2.1 Study Samples
From April to May, 2020, general practitioners from primary medical institutions in Jiangsu Province were investigated. Located in southeast coast of China, Jiangsu province has the second highest GDP among all the provinces in mainland China. Jiangsu province has 13 cities [19, 20]. In recent years, Jiangsu province has attached great importance to the establishment of the general practitioner system and issued various documents on the incentive mechanism of general practitioners for many times.
In the design of the study, logistic regression was intended to use to analyze the incentive effect, so the sample size was determined to be about 50 times of the independent variable, thus 900 general practitioners working in primary medical institutions in Jiangsu province were expected to be investigated [21]. From April to May 2020, 10 primary medical institutions were randomly selected from each of the 13 cities divided into districts in Jiangsu Province to conduct a survey. The respondents were all general practitioners who had worked in the hospital for at least 1 year.
2.2 Variable Definition
The self-made questionnaire was used in this survey(questionnaire is shown in appendix). The measurement of incentive effect including job satisfaction, willingness to work hard and turnover intention. The indicator of incentive effect pays attention to general practitioners' own motivation feeling, avoiding the use of performance alone, which is easily affected by multiple factors. Job satisfaction was measured by Cammann job satisfaction Scale (5 questions, Cronbach’s a = 0.740). Willingness to work hard was measured by TRAAM scale (4 questions, Cronbach’s a = 0. 905), and turnover intention was measured by Mobley turnover intention scale (5 questions, Cronbach’s a = 0.822) [22–24]. The job satisfaction scale, willingness to work hard and turnover intention scale are all Richter five scales. The overall incentive effect was measured from three dimensions: job satisfaction, willingness to work hard and turnover intention. The total Cronbach’s a of the incentive effect scale was 0.910.
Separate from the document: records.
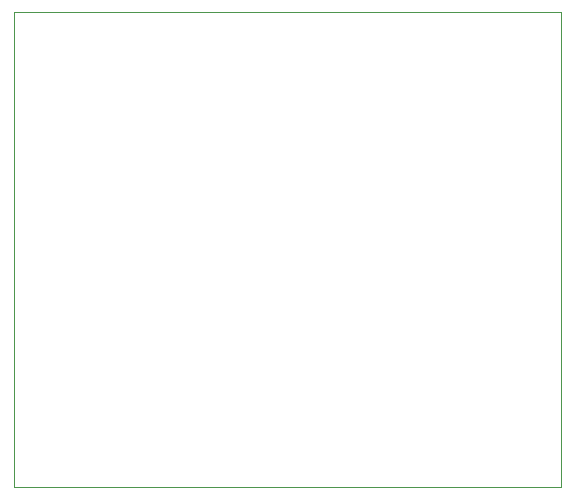
<source format=gbr>
%TF.GenerationSoftware,KiCad,Pcbnew,8.0.5*%
%TF.CreationDate,2024-10-20T10:55:42-04:00*%
%TF.ProjectId,power_glitcher,706f7765-725f-4676-9c69-74636865722e,rev?*%
%TF.SameCoordinates,Original*%
%TF.FileFunction,Profile,NP*%
%FSLAX46Y46*%
G04 Gerber Fmt 4.6, Leading zero omitted, Abs format (unit mm)*
G04 Created by KiCad (PCBNEW 8.0.5) date 2024-10-20 10:55:42*
%MOMM*%
%LPD*%
G01*
G04 APERTURE LIST*
%TA.AperFunction,Profile*%
%ADD10C,0.050000*%
%TD*%
G04 APERTURE END LIST*
D10*
X80264000Y-53797200D02*
X126542800Y-53797200D01*
X126542800Y-94005400D01*
X80264000Y-94005400D01*
X80264000Y-53797200D01*
M02*

</source>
The study assumed that factors that may influence the incentive effect include: age, gender, marital status, educational background, years of working as a general practitioner, average monthly income, weekly working hours, daily sleeping duration, and physical exercise frequency. Age is a continuous variable. We classified Gender as being either "male" or "female", marital status was classified as "unmarried", "married" or "widowed/divorced, etc.". Educational background was classified as "junior college", "Undergraduate", "Master" or "Doctor". The years of working as a general practitioner was classified as "5 years and below", "6–10 years", "11–20 years" or "21 years and above". Average monthly income was classified as "3,000 Chinese yuan and below", " 3,001–4,500 Chinese yuan ", " 4,501-6,000 Chinese yuan " or " 6,001 Chinese yuan and above". Weekly working hours was classified as "40 hours and below ", "40.1–45 hours", "45.1–50 hours" or "50.1 hours and above". Daily sleeping duration was classified as "6 hours or less", "6.1-7 hours", "7.1-8 hours" or "8.1 hours or more". Physical exercise frequency was classified as "once a month or no", "several times a month", "several times a week" or "every day".
2.3 Data Collection
We adopted the method of chance sampling, and the questionnaire was filled by electronic link. 7 general practitioners (130*7 = 910 general practitioners) were investigated in each hospital, and the number of rejected general practitioners was counted. A total of 837 valid questionnaires were recovered, with an effective recovery rate of 91.98%.
2.4 Statistical Analysis
After collecting the questionnaire data and recalculating the reverse scoring questions, the reliability of each dimension of incentive effect and incentive effect scale was calculated. Then, the scores of each dimension are calculated to calculate the average scores of job satisfaction (5 questions), willingness to work hard (4 questions), turnover intention (5 questions) and overall incentive effect (14 questions in total). The outcome variable with each mean score ≥ 3 points was defined as 1, and the outcome variable with < 3 points was defined as 0.
Independent variable, categorical variable was assigned, such as gender (female = 0, m = 1), marital status (single = 1, married = 2 widowed, divorced = 3). Rank variable such as educational background, years of working as a general practitioner, average monthly income, weekly working hours, daily sleeping duration, and physical exercise frequency coded in the order level.
After completion of coding, forward: LR method was used for binary logistic regression analysis. OR value and the 95% confidence interval between OR value was calculated.